● WHAT THE TASK REQUIRES:
Every line with the string "unser" in it belongs in your answer, so copy them all from the data.

● DATA RECORDS:
== Segment start ==

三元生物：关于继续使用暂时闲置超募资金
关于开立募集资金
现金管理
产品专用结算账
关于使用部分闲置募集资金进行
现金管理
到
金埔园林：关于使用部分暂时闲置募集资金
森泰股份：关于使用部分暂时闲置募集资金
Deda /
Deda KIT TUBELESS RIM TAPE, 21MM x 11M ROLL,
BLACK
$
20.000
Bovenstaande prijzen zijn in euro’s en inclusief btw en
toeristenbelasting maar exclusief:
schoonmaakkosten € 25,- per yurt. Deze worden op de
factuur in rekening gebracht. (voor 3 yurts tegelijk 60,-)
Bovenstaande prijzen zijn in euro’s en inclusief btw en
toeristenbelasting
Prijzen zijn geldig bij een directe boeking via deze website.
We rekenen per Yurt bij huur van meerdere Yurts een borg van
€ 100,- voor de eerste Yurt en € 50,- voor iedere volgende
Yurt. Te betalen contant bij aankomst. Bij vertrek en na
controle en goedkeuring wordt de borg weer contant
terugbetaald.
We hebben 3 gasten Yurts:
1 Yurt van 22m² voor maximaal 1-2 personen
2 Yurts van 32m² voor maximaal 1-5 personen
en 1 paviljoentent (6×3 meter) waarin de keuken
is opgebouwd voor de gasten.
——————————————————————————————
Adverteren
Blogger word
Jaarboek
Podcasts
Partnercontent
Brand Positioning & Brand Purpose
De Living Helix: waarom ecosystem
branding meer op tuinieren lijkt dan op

== Segment end ==
== Segment start ==

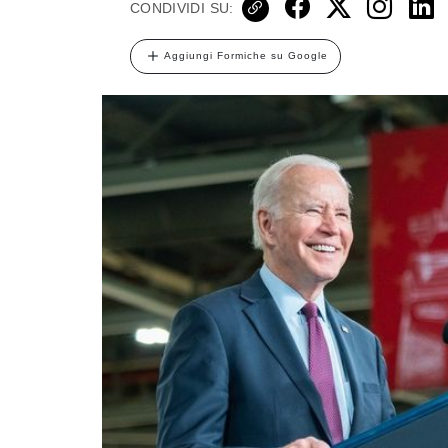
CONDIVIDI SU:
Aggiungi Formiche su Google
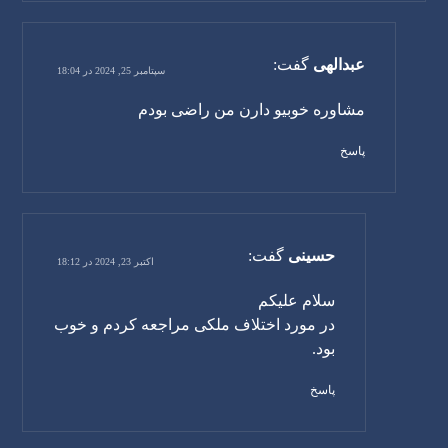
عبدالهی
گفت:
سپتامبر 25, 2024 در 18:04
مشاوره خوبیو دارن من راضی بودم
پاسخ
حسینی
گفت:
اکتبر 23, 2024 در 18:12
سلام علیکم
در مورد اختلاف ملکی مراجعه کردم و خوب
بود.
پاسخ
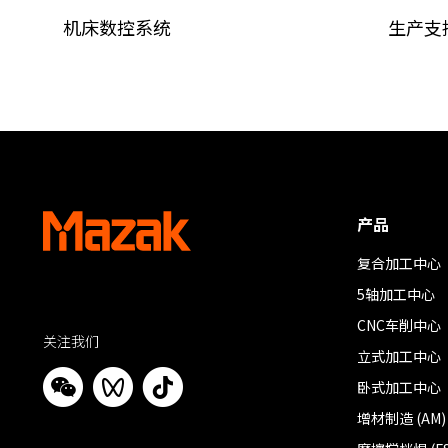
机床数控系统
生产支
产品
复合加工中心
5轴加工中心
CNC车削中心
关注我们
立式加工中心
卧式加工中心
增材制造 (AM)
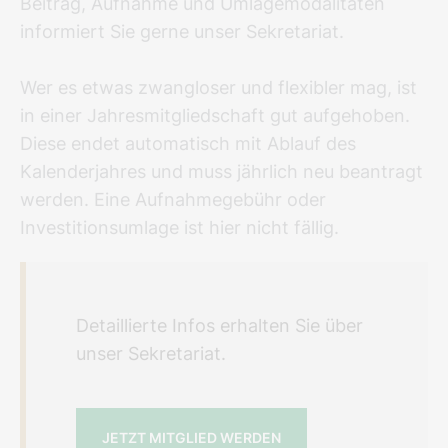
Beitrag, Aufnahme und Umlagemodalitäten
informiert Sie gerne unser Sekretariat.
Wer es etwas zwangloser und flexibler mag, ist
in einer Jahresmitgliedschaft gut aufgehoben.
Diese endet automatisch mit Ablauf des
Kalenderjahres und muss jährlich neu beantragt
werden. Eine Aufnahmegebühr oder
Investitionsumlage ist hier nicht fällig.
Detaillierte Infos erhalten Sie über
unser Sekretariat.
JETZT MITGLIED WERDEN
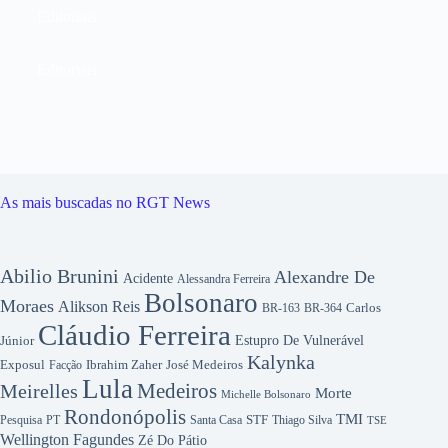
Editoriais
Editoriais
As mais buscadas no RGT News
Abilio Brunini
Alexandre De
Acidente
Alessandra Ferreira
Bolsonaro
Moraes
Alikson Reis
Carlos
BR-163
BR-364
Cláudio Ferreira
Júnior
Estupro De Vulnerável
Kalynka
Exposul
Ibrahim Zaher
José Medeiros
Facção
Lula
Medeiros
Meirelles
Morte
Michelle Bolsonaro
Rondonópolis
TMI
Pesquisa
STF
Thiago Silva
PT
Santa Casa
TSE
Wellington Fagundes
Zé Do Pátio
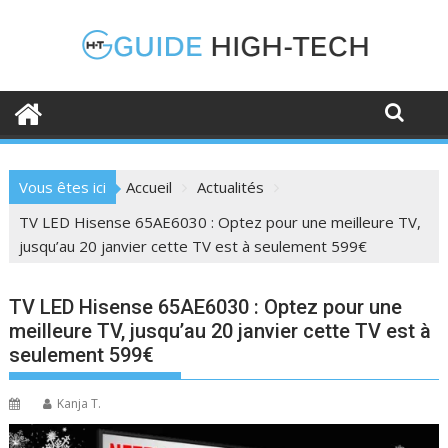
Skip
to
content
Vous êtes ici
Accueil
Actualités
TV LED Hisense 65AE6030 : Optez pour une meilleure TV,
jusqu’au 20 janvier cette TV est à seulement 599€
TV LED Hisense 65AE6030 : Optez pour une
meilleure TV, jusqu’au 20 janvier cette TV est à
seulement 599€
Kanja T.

== Segment end ==

● EXERCISE RESPONSE:
informiert Sie gerne unser Sekretariat.
unser Sekretariat.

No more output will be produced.